### Excerpted records
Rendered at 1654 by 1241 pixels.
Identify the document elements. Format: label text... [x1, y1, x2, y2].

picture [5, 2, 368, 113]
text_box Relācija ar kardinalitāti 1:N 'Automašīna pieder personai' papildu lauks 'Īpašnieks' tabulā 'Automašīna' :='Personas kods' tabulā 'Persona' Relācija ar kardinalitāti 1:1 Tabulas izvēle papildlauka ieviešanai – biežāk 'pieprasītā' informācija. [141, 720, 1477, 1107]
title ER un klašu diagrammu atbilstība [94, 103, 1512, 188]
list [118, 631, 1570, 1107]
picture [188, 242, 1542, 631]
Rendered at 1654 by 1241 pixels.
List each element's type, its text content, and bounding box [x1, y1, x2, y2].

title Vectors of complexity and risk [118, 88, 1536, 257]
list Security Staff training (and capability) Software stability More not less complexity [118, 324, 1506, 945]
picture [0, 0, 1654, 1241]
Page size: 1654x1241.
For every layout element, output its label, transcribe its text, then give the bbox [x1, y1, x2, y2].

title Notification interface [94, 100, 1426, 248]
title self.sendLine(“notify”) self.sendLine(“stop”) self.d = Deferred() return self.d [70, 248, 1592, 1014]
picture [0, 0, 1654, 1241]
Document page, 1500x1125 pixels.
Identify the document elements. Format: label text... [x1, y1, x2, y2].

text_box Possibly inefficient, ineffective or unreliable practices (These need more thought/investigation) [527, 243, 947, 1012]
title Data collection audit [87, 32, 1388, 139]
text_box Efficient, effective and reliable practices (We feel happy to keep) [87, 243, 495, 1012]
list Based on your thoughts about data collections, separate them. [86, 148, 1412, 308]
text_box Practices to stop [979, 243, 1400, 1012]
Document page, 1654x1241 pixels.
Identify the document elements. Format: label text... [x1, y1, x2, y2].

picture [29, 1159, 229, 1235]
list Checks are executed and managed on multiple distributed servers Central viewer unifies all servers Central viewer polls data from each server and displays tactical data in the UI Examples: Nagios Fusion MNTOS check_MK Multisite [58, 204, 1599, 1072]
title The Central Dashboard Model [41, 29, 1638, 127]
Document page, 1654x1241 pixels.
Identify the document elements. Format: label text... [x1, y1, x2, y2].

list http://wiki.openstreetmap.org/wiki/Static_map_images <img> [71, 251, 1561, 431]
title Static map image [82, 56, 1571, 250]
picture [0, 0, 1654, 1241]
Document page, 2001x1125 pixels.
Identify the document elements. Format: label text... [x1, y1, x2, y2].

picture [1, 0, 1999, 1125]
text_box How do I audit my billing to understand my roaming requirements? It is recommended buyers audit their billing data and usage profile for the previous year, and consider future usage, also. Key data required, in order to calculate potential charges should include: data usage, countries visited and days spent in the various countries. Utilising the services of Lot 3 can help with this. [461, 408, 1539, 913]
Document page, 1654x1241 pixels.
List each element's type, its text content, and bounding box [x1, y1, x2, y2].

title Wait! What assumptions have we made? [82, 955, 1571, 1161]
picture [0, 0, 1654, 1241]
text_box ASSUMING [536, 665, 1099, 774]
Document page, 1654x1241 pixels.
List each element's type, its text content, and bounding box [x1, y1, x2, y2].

### Instructions for the task
Put every line of the listing above into a numbered list, leaving out the blank lines.

### Final answer
1. Rendered at 1654 by 1241 pixels.
2. Identify the document elements. Format: label text... [x1, y1, x2, y2].
3. picture [5, 2, 368, 113]
4. text_box Relācija ar kardinalitāti 1:N 'Automašīna pieder personai' papildu lauks 'Īpašnieks' tabulā 'Automašīna' :='Personas kods' tabulā 'Persona' Relācija ar kardinalitāti 1:1 Tabulas izvēle papildlauka ieviešanai – biežāk 'pieprasītā' informācija. [141, 720, 1477, 1107]
5. title ER un klašu diagrammu atbilstība [94, 103, 1512, 188]
6. list [118, 631, 1570, 1107]
7. picture [188, 242, 1542, 631]
8. Rendered at 1654 by 1241 pixels.
9. List each element's type, its text content, and bounding box [x1, y1, x2, y2].
10. title Vectors of complexity and risk [118, 88, 1536, 257]
11. list Security Staff training (and capability) Software stability More not less complexity [118, 324, 1506, 945]
12. picture [0, 0, 1654, 1241]
13. Page size: 1654x1241.
14. For every layout element, output its label, transcribe its text, then give the bbox [x1, y1, x2, y2].
15. title Notification interface [94, 100, 1426, 248]
16. title self.sendLine(“notify”) self.sendLine(“stop”) self.d = Deferred() return self.d [70, 248, 1592, 1014]
17. picture [0, 0, 1654, 1241]
18. Document page, 1500x1125 pixels.
19. Identify the document elements. Format: label text... [x1, y1, x2, y2].
20. text_box Possibly inefficient, ineffective or unreliable practices (These need more thought/investigation) [527, 243, 947, 1012]
21. title Data collection audit [87, 32, 1388, 139]
22. text_box Efficient, effective and reliable practices (We feel happy to keep) [87, 243, 495, 1012]
23. list Based on your thoughts about data collections, separate them. [86, 148, 1412, 308]
24. text_box Practices to stop [979, 243, 1400, 1012]
25. Document page, 1654x1241 pixels.
26. Identify the document elements. Format: label text... [x1, y1, x2, y2].
27. picture [29, 1159, 229, 1235]
28. list Checks are executed and managed on multiple distributed servers Central viewer unifies all servers Central viewer polls data from each server and displays tactical data in the UI Examples: Nagios Fusion MNTOS check_MK Multisite [58, 204, 1599, 1072]
29. title The Central Dashboard Model [41, 29, 1638, 127]
30. Document page, 1654x1241 pixels.
31. Identify the document elements. Format: label text... [x1, y1, x2, y2].
32. list http://wiki.openstreetmap.org/wiki/Static_map_images <img> [71, 251, 1561, 431]
33. title Static map image [82, 56, 1571, 250]
34. picture [0, 0, 1654, 1241]
35. Document page, 2001x1125 pixels.
36. Identify the document elements. Format: label text... [x1, y1, x2, y2].
37. picture [1, 0, 1999, 1125]
38. text_box How do I audit my billing to understand my roaming requirements? It is recommended buyers audit their billing data and usage profile for the previous year, and consider future usage, also. Key data required, in order to calculate potential charges should include: data usage, countries visited and days spent in the various countries. Utilising the services of Lot 3 can help with this. [461, 408, 1539, 913]
39. Document page, 1654x1241 pixels.
40. List each element's type, its text content, and bounding box [x1, y1, x2, y2].
41. title Wait! What assumptions have we made? [82, 955, 1571, 1161]
42. picture [0, 0, 1654, 1241]
43. text_box ASSUMING [536, 665, 1099, 774]
44. Document page, 1654x1241 pixels.
45. List each element's type, its text content, and bounding box [x1, y1, x2, y2].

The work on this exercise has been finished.